> _About this task_
Please select every line in the data below that contains the word "Aggravated" and copy those lines. Case counts.

> _Extracted entries_
________________________________________

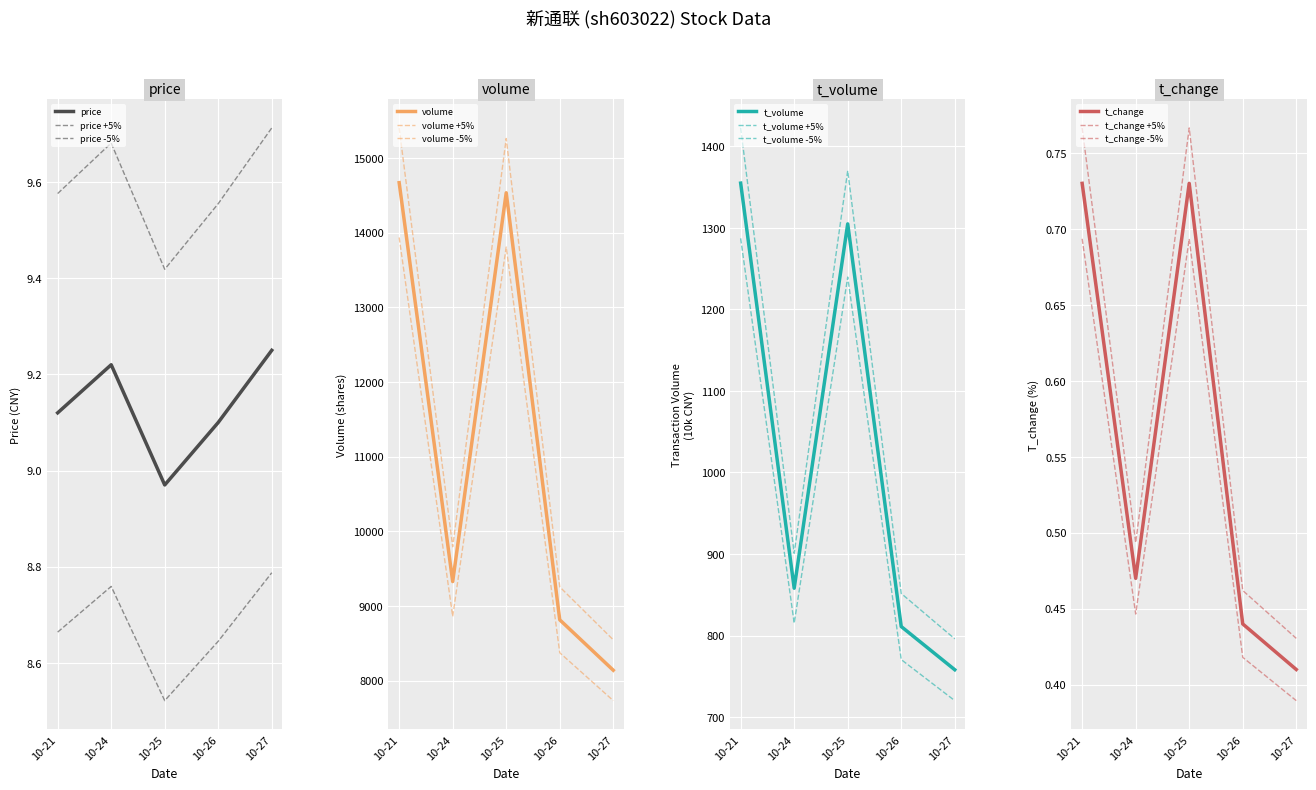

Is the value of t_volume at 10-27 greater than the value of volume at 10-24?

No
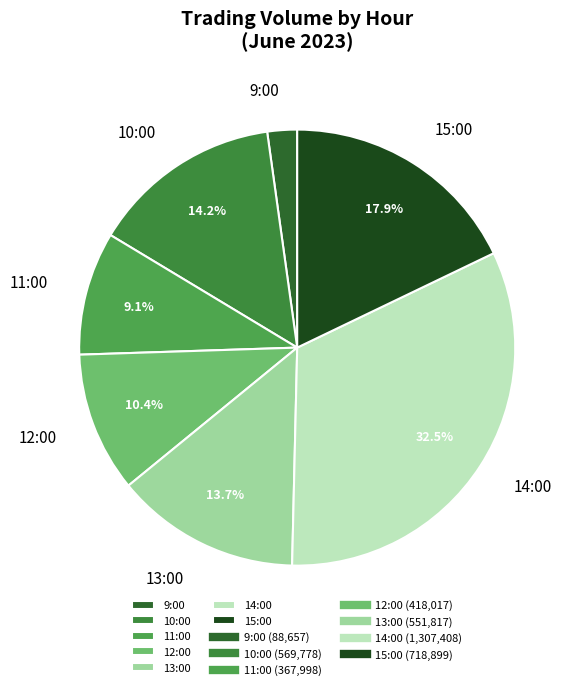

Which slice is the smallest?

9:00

________________________________________

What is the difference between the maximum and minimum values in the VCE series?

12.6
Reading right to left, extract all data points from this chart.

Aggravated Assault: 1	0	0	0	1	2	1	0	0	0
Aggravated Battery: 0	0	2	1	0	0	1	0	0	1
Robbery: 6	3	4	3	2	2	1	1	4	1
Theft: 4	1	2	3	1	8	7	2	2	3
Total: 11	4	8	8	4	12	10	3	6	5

________________________________________

> _Solution for this task_
Aggravated Assault: 1	0	0	0	1	2	1	0	0	0
Aggravated Battery: 0	0	2	1	0	0	1	0	0	1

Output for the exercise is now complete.